What has this certification enabled you to do since you got it? Has it allowed you to do more during incident response?
Pierce: About a month and a half after receiving this certification, my department was called to a working structure fire. The truck I was on only had three people on it, enough for a truck operator and an attack team. My assistant chief and I geared up and went inside. We were able to contain the fire to the dryer and extinguish it. I’ve been to many other calls since then, but this was the most memorable as it was my first time inside an actual fire. I now know a lot more and feel comfortable doing more on emergency scenes.
When did you first become a firefighter?
Pierce: Well, I like to say I was born in bunker pants. I was raised in the fire house. I loved hearing the sirens and seeing the bright lights.
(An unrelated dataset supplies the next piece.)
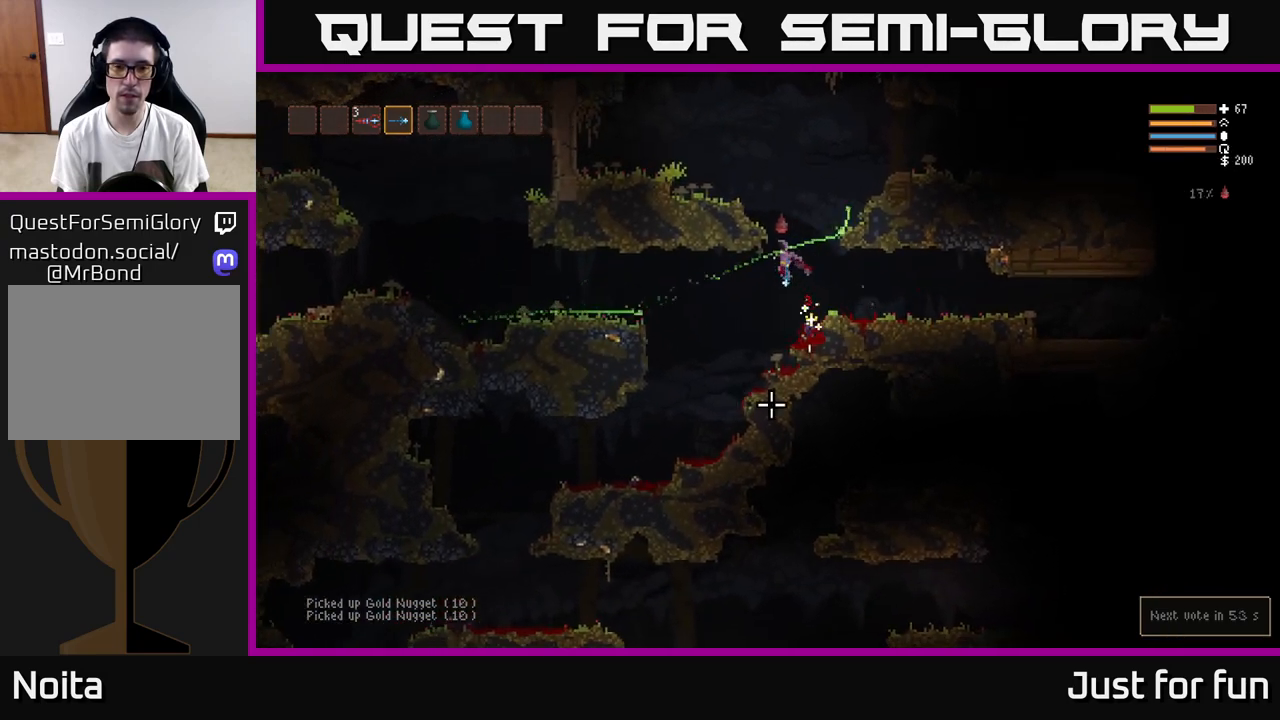
{"buttons": ["L2"], "left_stick": "right", "right_stick": "right", "events": [[67, "right_stick", "down-right"], [100, "left_stick", "right"], [183, "right_stick", "right"], [450, "L2", "down"]]}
There is a lot more to firefighting and emergency medical services besides the things that people see. A large part of it is preparing for emergencies, big and small. I first became an explorer when I was 14. I wasn’t able to do much, except train. But when I turned 16 in October of 2015, I joined my volunteer department that my father is the chief of.
Is there anything else you would like to say?
Pierce: There is more to firefighting than putting water on fire, there is a whole science behind it. Also, it’s not always a glorious and heroic job. There is a lot of hard work and time spent training for emergencies. Also, you should pull over for blue lights. Not because it’s a law, but because it’s courteous and you don’t know where we are going and what we are trying to save.